• Exercise directions
Please reproduce the section of the forum post on glob patterns below, starting with the words containing "ValueError: Pattern '/LICENSE.MIT'" and ending with "contains invalid characters...".

• Text segment

################

Could we please have documented somewhere a reference implementation in Python for the glob part that complies with the mandatory requirements of the PEP? (maybe an attachment? Or something in the PyPA docs?)
I feel that we departed from the original intention of “let’s document whatever stdlib’s glob
do, so that we can implement it in other languages” to something that require a lot more validations which are not implemented by the stdlib itself.
We received something similar to the following in a contribution to setuptools: Validate license-files glob patterns by cdce8p · Pull Request #4841 · pypa/setuptools · GitHub (thanks @cdce8p)[1]
import os
import re
from glob import glob
def find_pattern(pattern: str) -> list[str]:
"""
>>> find_pattern("/LICENSE.MIT")
Traceback (most recent call last):
...
ValueError: Pattern '/LICENSE.MIT' should be relative...
>>> find_pattern("../LICENSE.MIT")
Traceback (most recent call last):
...
ValueError: Pattern '../LICENSE.MIT' cannot contain '..'...
>>> find_pattern("LICEN{CSE*")
Traceback (most recent call last):
...
ValueError: Pattern 'LICEN{CSE*' contains invalid characters...
"""
if ".." in pattern:
raise ValueError(f"Pattern {pattern!r} cannot contain '..'")
if pattern.startswith((os.sep, "/")) or ":\\" in pattern:
raise ValueError(
f"Pattern {pattern!r} should be relative and must not start with '/'"

################

• Data excerpt
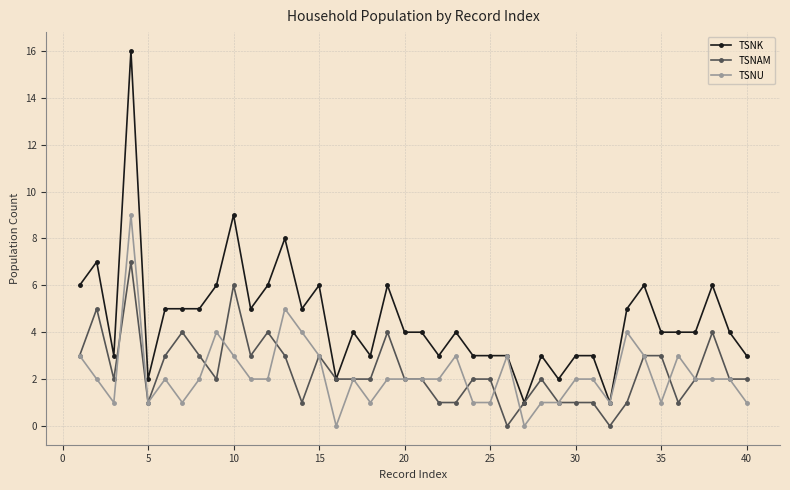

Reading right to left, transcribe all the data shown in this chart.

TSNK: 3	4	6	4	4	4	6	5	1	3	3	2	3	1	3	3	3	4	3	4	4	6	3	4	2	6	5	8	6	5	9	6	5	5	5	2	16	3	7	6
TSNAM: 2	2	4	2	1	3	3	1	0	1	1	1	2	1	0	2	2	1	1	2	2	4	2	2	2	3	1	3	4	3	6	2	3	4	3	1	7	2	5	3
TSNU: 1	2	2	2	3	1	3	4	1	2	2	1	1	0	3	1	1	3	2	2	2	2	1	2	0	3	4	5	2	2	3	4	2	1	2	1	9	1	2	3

################

• Task output
ValueError: Pattern '/LICENSE.MIT' should be relative...
>>> find_pattern("../LICENSE.MIT")
Traceback (most recent call last):
...
ValueError: Pattern '../LICENSE.MIT' cannot contain '..'...
>>> find_pattern("LICEN{CSE*")
Traceback (most recent call last):
...
ValueError: Pattern 'LICEN{CSE*' contains invalid characters...